* _Exercise tasks_:
(a) Condense the paragraph of the Pennyweight Flat text that opens "Mary Skillicorn died at eighteen months" into a short bulleted list of its main facts.
(b) Duplicate the Pennyweight Flat text from "Feast of Holy" up to and including "lettered in Chinese.".

* _Excerpted text_:
════════════════════
Sunday, December 27, 2009

Feast of Holy Innocents

Pennyweight Flat Cemetery Castlemaine Victoria


Mary Skillicorn died at eighteen months in Castlemaine in 1854. She is buried in a tiny rocky cemetery beneath crooked sheltering grey box gums in Pennyweight Flat where the colours are soft greys and browns, with accents of pink and purple and acid green. Around her in the leaf litter and rubble of stones are the graves of two hundred other children of the gold-rush. Most of the graves have been obliterated by time, but a few grey-green lichen-covered headstones with faded lettering mark the spot, tell a fragment of the tale. It is perhaps because these graves have almost, but not quite, returned to the earth that they are so particularly heart-breaking. Mary shares her place with Elizabeth Carbis. On one grave grows a lone wild yellow daisy, the only flower around. The stone here is lettered in Chinese.
════════════════════
* _Dataset excerpt_:
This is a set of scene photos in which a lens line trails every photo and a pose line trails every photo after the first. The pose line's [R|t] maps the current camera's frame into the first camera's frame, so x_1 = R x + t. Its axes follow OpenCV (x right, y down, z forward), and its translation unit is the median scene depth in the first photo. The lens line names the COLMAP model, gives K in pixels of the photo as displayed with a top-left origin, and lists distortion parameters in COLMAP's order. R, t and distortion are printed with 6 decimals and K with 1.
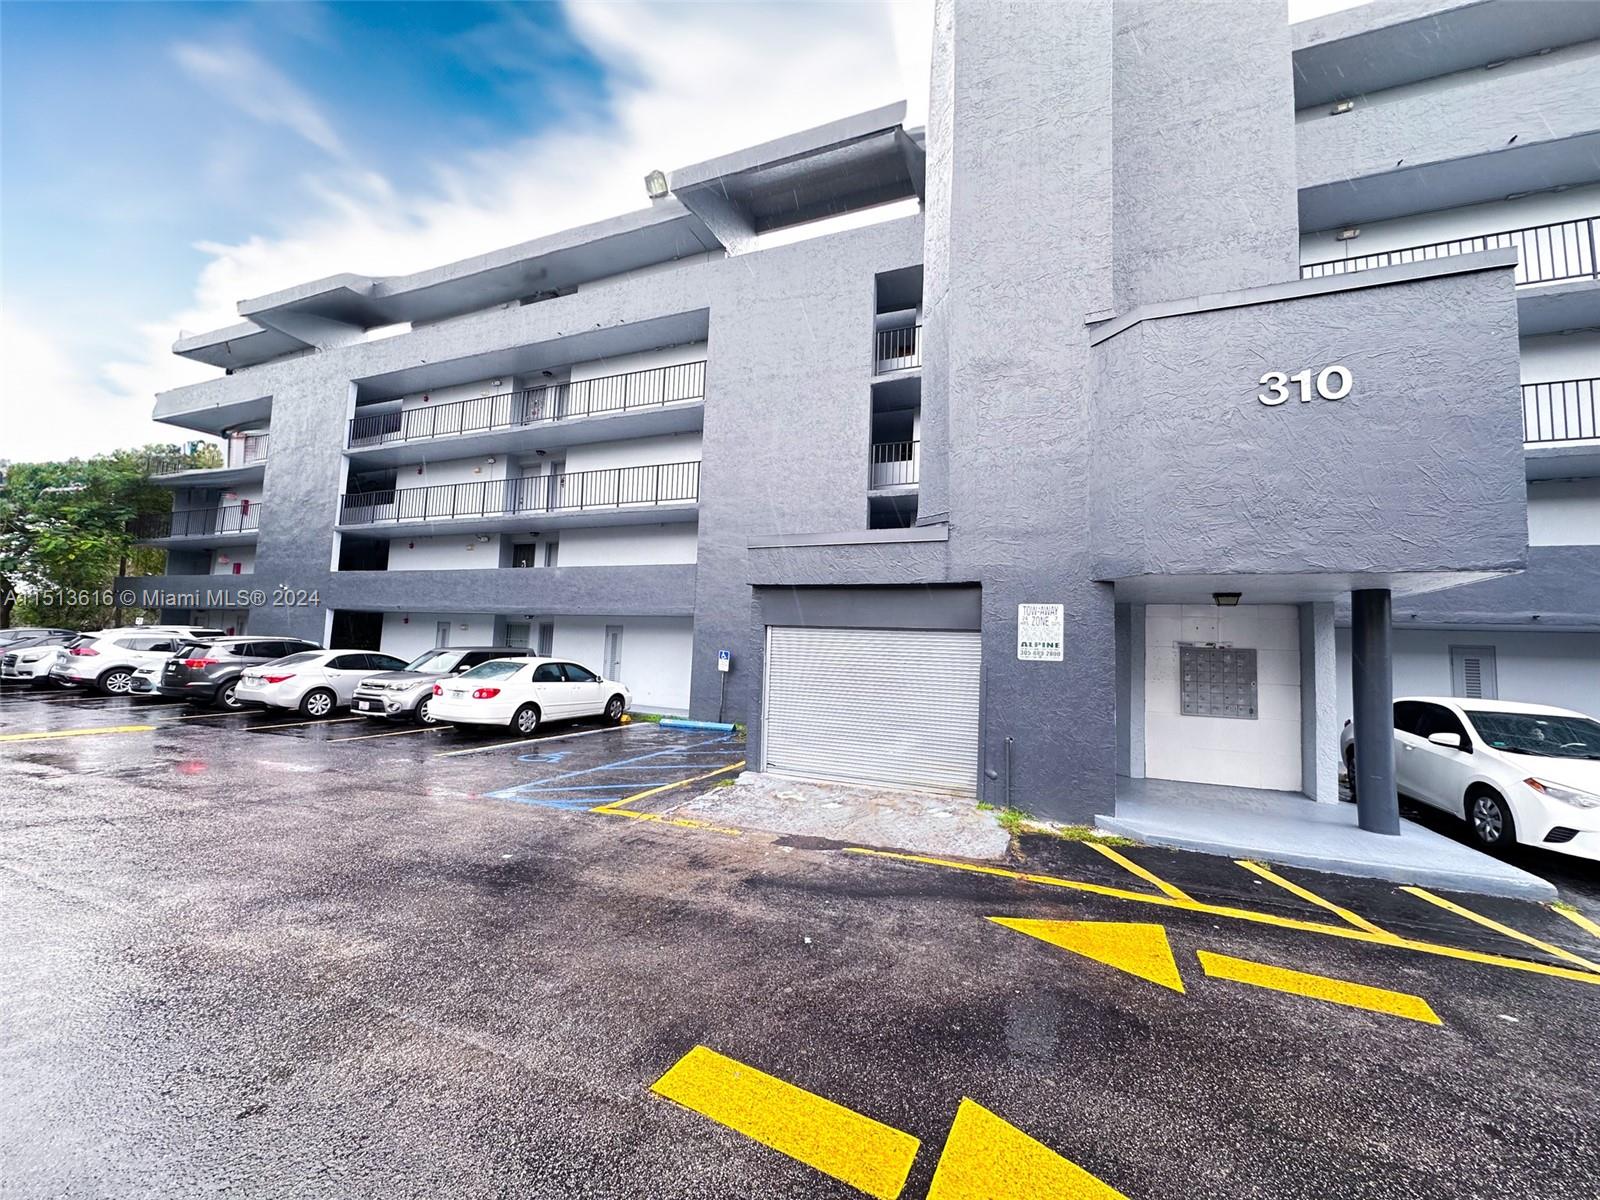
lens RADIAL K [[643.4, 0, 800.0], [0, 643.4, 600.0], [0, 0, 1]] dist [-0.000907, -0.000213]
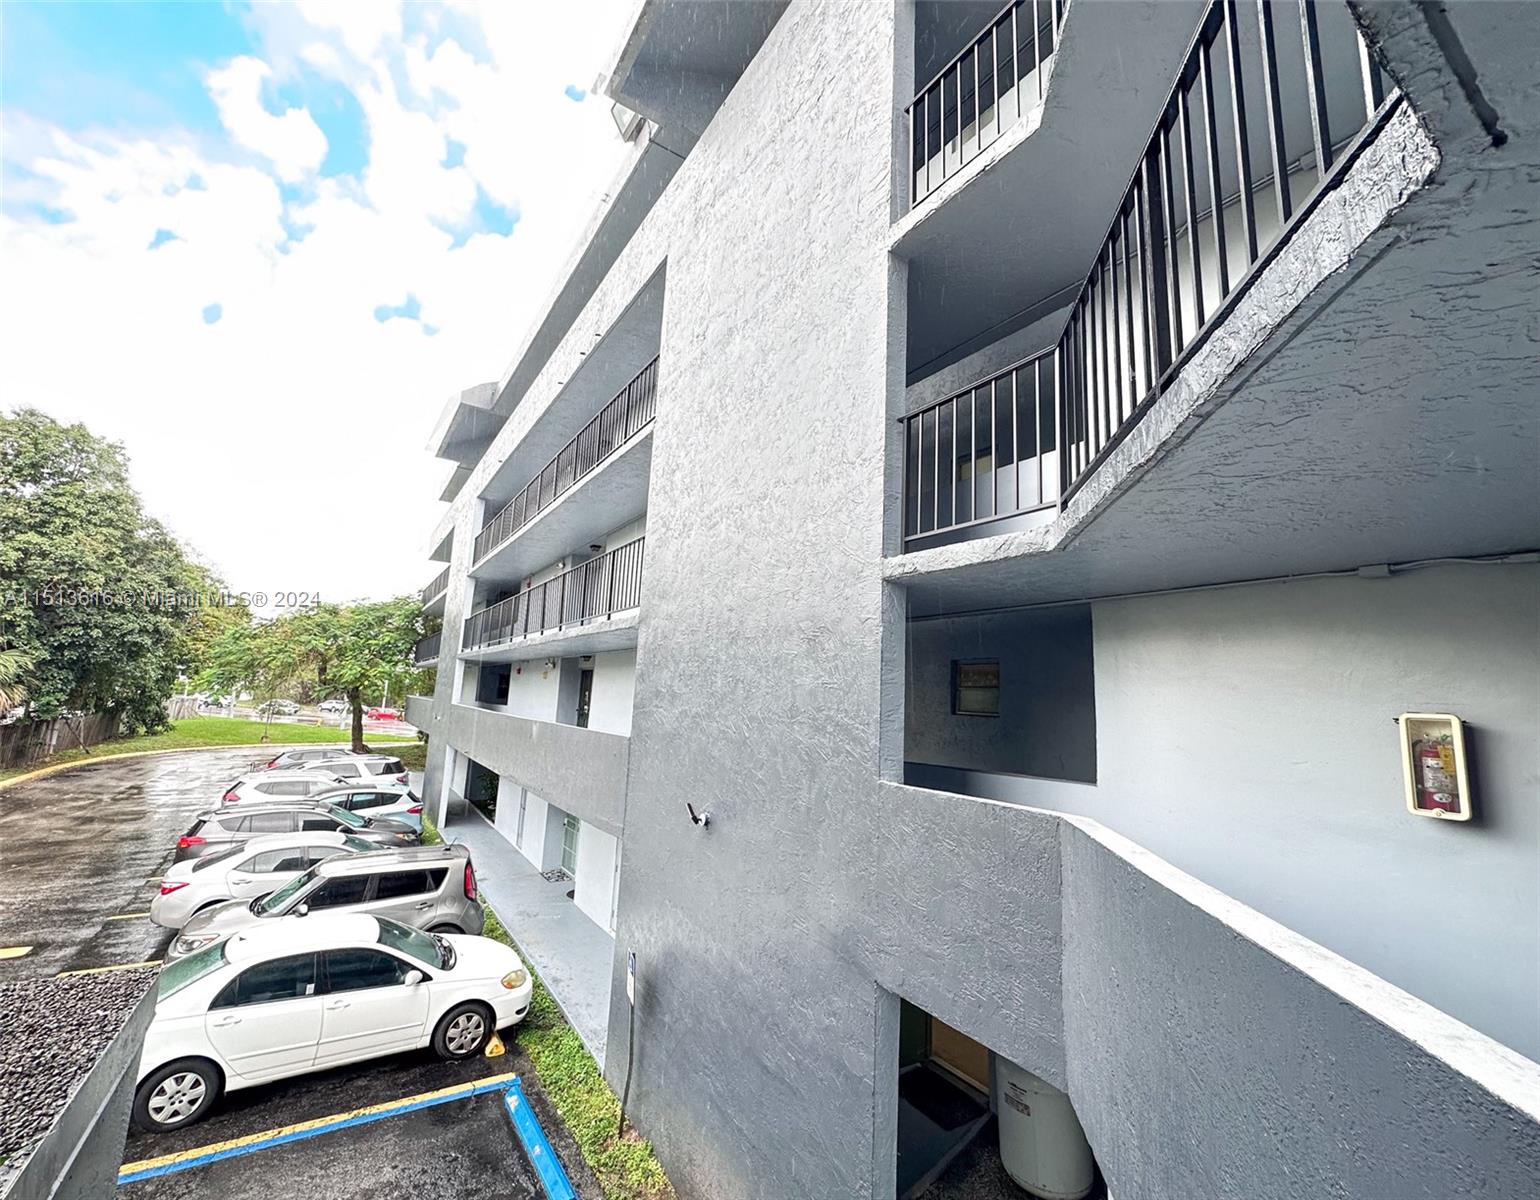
════════════════════
* _Problem solutions_:
(a)
- Mary Skillicorn died in Castlemaine in 1854 at eighteen months old.
- She is buried in a small, rocky cemetery at Pennyweight Flat, under crooked grey box gums, in soft greys and browns with touches of pink, purple and acid green.
- About two hundred other gold-rush children are buried around her among leaf litter and stones.
- Most graves have been erased by time. A few faded, lichen-covered headstones remain.
- These graves are especially heart-breaking because they have nearly, but not fully, returned to the earth.
- Mary shares her grave with Elizabeth Carbis.
- A single wild yellow daisy, the only flower there, grows on one grave, whose stone is lettered in Chinese.

(b)
Feast of Holy Innocents

Pennyweight Flat Cemetery Castlemaine Victoria


Mary Skillicorn died at eighteen months in Castlemaine in 1854. She is buried in a tiny rocky cemetery beneath crooked sheltering grey box gums in Pennyweight Flat where the colours are soft greys and browns, with accents of pink and purple and acid green. Around her in the leaf litter and rubble of stones are the graves of two hundred other children of the gold-rush. Most of the graves have been obliterated by time, but a few grey-green lichen-covered headstones with faded lettering mark the spot, tell a fragment of the tale. It is perhaps because these graves have almost, but not quite, returned to the earth that they are so particularly heart-breaking. Mary shares her place with Elizabeth Carbis. On one grave grows a lone wild yellow daisy, the only flower around. The stone here is lettered in Chinese.